晴走雨読 横鎌日記

気ままな読書と無理しないランニングについて綴ります。横浜と鎌倉を中心に映画やお出かけもあり。ここのところ、行動範囲が限られています

「パタゴニア」

 南極探検の本を読み、そこからやや北上してパタゴニアの本を読んだ。このような冒険物とか紀行物はハマる。コロナ禍の影響からもしれないが、外への意識が強まっているようだ。椎名誠パタゴニア あるいは風とタンポポの物語り」を読んだ。パタゴニアという名前はアウトドア用品のメーカーでご存じだろうが、地名としては南緯40度あたりにある川から、南米大陸の先端までを指すとのこと。
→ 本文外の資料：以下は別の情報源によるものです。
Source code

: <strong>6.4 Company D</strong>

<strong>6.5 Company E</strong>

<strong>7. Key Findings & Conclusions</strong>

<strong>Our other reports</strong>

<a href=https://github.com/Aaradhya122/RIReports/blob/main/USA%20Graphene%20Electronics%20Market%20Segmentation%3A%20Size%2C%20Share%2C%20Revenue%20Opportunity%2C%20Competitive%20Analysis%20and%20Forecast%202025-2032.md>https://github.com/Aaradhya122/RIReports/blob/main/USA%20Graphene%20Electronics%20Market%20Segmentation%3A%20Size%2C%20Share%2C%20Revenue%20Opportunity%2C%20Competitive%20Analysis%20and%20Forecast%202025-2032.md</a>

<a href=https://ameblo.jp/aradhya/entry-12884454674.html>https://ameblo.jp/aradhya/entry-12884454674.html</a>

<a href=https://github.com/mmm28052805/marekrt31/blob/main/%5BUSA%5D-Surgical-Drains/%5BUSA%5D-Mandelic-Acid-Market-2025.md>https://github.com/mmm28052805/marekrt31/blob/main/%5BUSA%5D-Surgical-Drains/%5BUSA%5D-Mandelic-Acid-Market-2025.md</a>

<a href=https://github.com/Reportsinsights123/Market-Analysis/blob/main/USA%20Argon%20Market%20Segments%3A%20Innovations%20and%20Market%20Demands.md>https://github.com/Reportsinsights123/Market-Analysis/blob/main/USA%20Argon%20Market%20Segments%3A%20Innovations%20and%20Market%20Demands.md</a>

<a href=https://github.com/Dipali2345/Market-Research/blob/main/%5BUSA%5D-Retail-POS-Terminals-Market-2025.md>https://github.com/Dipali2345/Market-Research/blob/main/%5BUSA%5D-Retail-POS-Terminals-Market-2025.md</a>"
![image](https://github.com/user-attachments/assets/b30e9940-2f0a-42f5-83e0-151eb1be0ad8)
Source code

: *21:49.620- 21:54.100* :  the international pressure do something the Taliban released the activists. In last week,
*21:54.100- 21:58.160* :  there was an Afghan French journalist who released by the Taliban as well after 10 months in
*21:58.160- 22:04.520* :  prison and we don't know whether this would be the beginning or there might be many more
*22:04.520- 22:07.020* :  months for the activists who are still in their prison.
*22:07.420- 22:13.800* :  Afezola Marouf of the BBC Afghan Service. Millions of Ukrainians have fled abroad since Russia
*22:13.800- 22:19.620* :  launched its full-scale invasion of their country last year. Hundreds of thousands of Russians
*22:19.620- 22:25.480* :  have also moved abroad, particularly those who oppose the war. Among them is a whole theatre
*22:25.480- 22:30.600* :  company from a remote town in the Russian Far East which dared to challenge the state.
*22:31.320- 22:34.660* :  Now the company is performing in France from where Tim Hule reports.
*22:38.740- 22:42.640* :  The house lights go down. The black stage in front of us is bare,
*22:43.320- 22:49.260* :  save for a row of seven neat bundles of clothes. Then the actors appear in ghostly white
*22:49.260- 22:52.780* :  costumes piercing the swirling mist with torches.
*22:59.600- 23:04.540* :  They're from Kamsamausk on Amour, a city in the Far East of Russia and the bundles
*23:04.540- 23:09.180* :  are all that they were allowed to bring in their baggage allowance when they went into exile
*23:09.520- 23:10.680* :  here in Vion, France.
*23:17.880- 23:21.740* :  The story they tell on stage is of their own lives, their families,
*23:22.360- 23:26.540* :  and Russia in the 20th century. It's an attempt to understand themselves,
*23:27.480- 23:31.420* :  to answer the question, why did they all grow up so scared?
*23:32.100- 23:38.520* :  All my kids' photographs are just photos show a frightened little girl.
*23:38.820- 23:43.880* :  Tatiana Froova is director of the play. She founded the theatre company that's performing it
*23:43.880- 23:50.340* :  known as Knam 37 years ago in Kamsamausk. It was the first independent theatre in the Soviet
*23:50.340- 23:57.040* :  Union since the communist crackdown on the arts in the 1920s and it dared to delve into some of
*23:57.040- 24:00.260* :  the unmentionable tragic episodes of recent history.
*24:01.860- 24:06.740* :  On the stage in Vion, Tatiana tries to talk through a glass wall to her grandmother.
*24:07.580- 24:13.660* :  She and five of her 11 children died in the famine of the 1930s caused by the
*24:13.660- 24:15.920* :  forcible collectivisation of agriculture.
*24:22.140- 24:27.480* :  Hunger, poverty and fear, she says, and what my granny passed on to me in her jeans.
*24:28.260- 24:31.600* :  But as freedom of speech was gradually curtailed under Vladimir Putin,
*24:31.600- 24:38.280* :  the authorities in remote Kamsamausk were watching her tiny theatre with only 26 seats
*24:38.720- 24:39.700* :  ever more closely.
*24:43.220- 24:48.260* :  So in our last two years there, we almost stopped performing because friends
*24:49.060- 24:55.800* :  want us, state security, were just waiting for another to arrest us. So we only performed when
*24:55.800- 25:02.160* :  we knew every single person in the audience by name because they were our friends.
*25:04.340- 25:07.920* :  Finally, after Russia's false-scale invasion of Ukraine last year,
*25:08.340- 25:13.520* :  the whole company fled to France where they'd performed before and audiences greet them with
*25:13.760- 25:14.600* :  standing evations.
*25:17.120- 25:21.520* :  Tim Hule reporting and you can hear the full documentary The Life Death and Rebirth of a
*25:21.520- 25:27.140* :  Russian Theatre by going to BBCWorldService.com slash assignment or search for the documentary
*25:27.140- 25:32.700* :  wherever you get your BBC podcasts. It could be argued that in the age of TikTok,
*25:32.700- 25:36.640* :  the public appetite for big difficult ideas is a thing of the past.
 この本は冒険物ではあるけれど、純愛物の側面もある。椎名さんがパタゴニアに発つ前に、奥さんが気持ちの病にかかってしまう。出発間際にトランクに入ったタンポポ。それは奥さんが入れたものだった。「日本に戻った時には妻はいないかも」。そんな気持ちで椎名さんが道中を過ごしたようだ。

 パタゴニアはかなり広いエリアを指すが、椎名さんが向かったのは南極に近いところだ。番組を作るらしいテレビクルーと南米大陸の下の方まで向かっていく。チリ軍の協力も得て、なかなか一般人が行けない(まあ、普通は寒くていけないが)ところまで入り込んだようだ。

 氷河やクレバス、岩から湧き出る滝と、自然の力を見せつけられる。椎名さんはそれらに向かっていくというよりは受け止めているという風でもある。もちろん抗って勝てる相手ではない。

 マゼラン海峡ドレーク海峡ダーウィン山脈など、この地に到達した人の名前を冠した地名がやたらと出てくる。しょうがないかもしれないが、少し抵抗感が生じる。椎名さんのせいじゃない。スカンクが発する臭いがイメージできたのが収穫か。こういうディテールが面白い。

 たぶん一生忘れないのは一点。アルゼンチン側は羊を丸焼きするが、チリ側は、開いて焼くそうである。本ではそう書いてあるが、先住民族による違いなのか、国民性なのかはわからない。でも、ここはどうしてなのだろうと感じいってしまった。個人的には、「開き派」である。